Günstige Wohnungen anzubieten, werde darum immer schwieriger, sagt der Genossenschaftspräsident mit einem Blick auf die 100-jährige Geschichte der GBT. Diese hat er zum Anlass des Jubiläums aufgearbeitet. «Bis in die 1930er-Jahre konnten wir Haus um Haus errichten und wurden dabei sogar von der Gemeinde unterstützt.» Überall habe es Platz dafür gegeben. Dann aber sei es zu einem politischen Umschwung gekommen, und die Hilfe der Gemeinde sei ausgeblieben.

Grössere Neubauten

Heute versuche die Genossenschaft vor allem mittels Ersatzneubauten, mehr Wohnungen auf bestehenden Grundstücken zu bauen. Die Erneuerung der alten Häuser sei aber ohnehin nötig. Denn die Gebäude, die es zum Teil fast gleich lang gebe, wie die Genossenschaft selbst, seien häufig sehr ringhörig. Dies sei nicht nur bei Familien mit kleinen Kindern ein Problem. In Zeiten von Homeoffice würden die Mieterinnen und Mieter es auch schätzen, nicht täglich die Onlinemeetings der Nachbarn anhören zu müssen. Die Ansprüche an die Wohnungen seien in den letzten 100 Jahren generell stark gestiegen, sagt Gastl, aber auch die Nachfrage danach sei grösser denn je.
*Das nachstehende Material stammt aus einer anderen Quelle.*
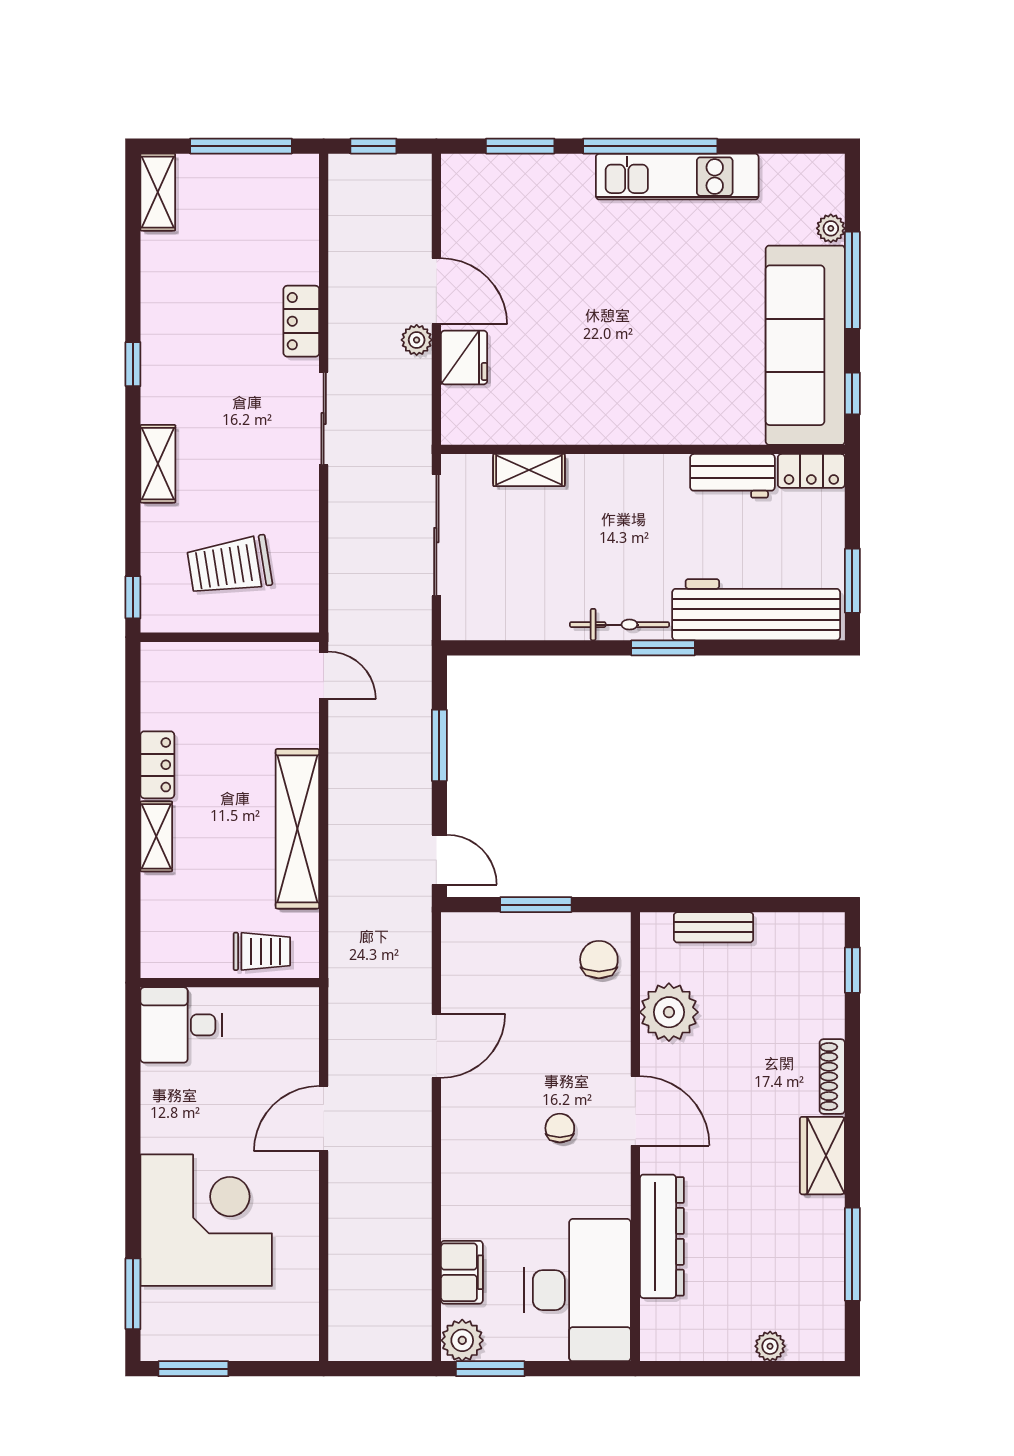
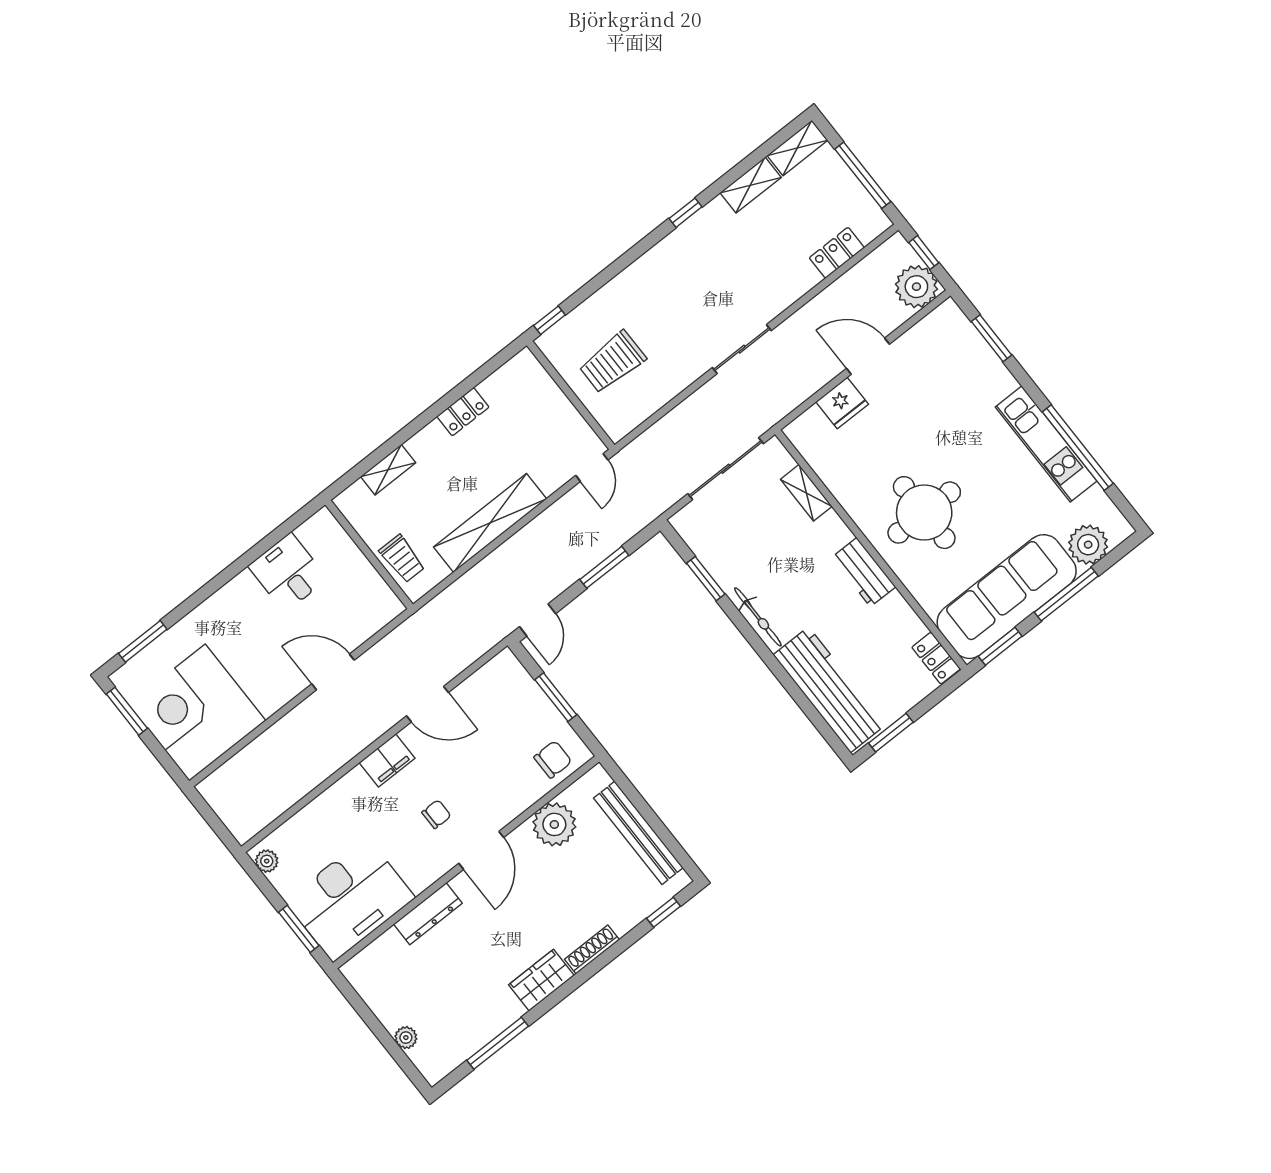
window: (650, 146) -> (1078, 448), moved
plant: (831, 228) -> (1088, 545), width x1.88, depth x1.88
door: (436, 291) -> (868, 356), swing flipped
locker: (301, 321) -> (837, 253), moved
plant: (417, 340) -> (916, 287), moved, width x1.88, depth x1.88
round table: (648, 362) -> (924, 513), added
window: (852, 394) -> (1000, 646), width x1.50
shelving: (158, 464) -> (751, 185), moved
workbench: (732, 476) -> (864, 572), moved
trolley: (230, 566) -> (612, 362), turned -81
window: (663, 648) -> (706, 579), moved
shelving: (156, 836) -> (388, 470), moved
bench: (714, 927) -> (638, 833), width x1.86, depth x1.21
desk: (181, 1025) -> (288, 572), moved
corner desk: (206, 1220) -> (197, 712), moved, turned 180
dresser: (662, 1236) -> (428, 914), width x0.73, depth x0.80
filing cabinet: (462, 1272) -> (387, 760), moved
plant: (462, 1340) -> (267, 861), width x0.73, depth x0.73
window: (490, 1369) -> (299, 929), moved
Zwei Aufnahmen des Grundstücks an der Schwandelstrasse 36 aus den Jahren 1949 und 2024 zeigen, wie aus 26 Wohnungen 42 geworden sind.

«Vor etwa zwei Monaten mussten wir das Formular für unsere Warteliste von der Website nehmen. Wir wollen den Interessierten keine unrealistischen Hoffnungen machen.» Denn eine Wohnung neu vergeben kann die Genossenschaft nur, wenn eine frei wird. Als Grund für den Andrang sieht Gastl den Generationenwechsel bei privaten Hausbesitzern: «Viele ehemals günstige Wohnungen werden von den Erbinnen und Erben abgerissen, an ihrer Stelle entstehen luxuriöse Neubauten.» Auf die Mietenden werde da nicht gross Rücksicht genommen, weshalb sie sich früher oder später bei der GBT melden würden.

Zusammenleben in der Siedlung

In eine der gefragten Thalwiler Genossenschaftswohnungen konnte Ariane Oesch vor 14 Jahren einziehen. Seitdem wohnt sie am Pfyffeliplatz. Seinen Namen habe dieser übrigens durch seinen ursprünglichen Grundriss aus den 1930er-Jahren erhalten, sagt sie. Dieser erinnerte an eine Pfeife.

Damals, vor 14 Jahren, sei es noch einfacher gewesen, Mieterin in der Genossenschaft zu werden, sagt Oesch. Sie habe aber auch Glück gehabt – und einen entscheidenden Vorteil: «Zu der Zeit war ich mit meinem zweiten Kind schwanger.» Die grösseren Wohnungen wolle die Genossenschaft nämlich möglichst an Familien vermieten. Das diene der Durchmischung in den Siedlungen, die für ein gutes Zusammenleben essenziell sei, erklärt Gastl.

Neben dem attraktiven Mietzins – eine 4½-Zimmer-Wohnung kostet bei der GBT je nach Siedlung zwischen 1000 und 2000 Franken im Monat – sei dieses Zusammenleben der Hauptgrund dafür, dass es Oesch am Pfyffeliplatz so gut gefalle. «Man kennt seine Nachbarn, man trifft sich, man hilft sich aus», sagt sie.

Die Gemeinnützige Baugenossenschaft Thalwil feiert dieses Jahr ihr 100-Jähriges Jubiläum. Treffen mit Präsident René Gastl und einer langjährigen Mieterin einer Genossenschaftswohnung, Ariane Oesch. 31. Oktober 2024. Foto: Moritz Hager/Tamedia AG

Der Pfyfelliplatz sei der Treffpunkt der Siedlung, sagt die Primarlehrerin: «Die Gebäude sind so gebaut, dass man sich automatisch begegnet.» Dabei kommen die Bewohnerinnen und Bewohner immer wieder auch mit dem Präsidenten ins Gespräch, der ebenfalls in der Siedlung wohnt. Noch vor einigen Jahrzehnten sei dies so informell noch nicht möglich gewesen, weiss Gastl: «Damals war der Vorstand bessergestellt als die Mieter und behandelte diese nicht immer respektvoll. Es war eine andere Zeit.» Trotzdem seien die Gründer der GBT echte Pioniere gewesen, sagt er.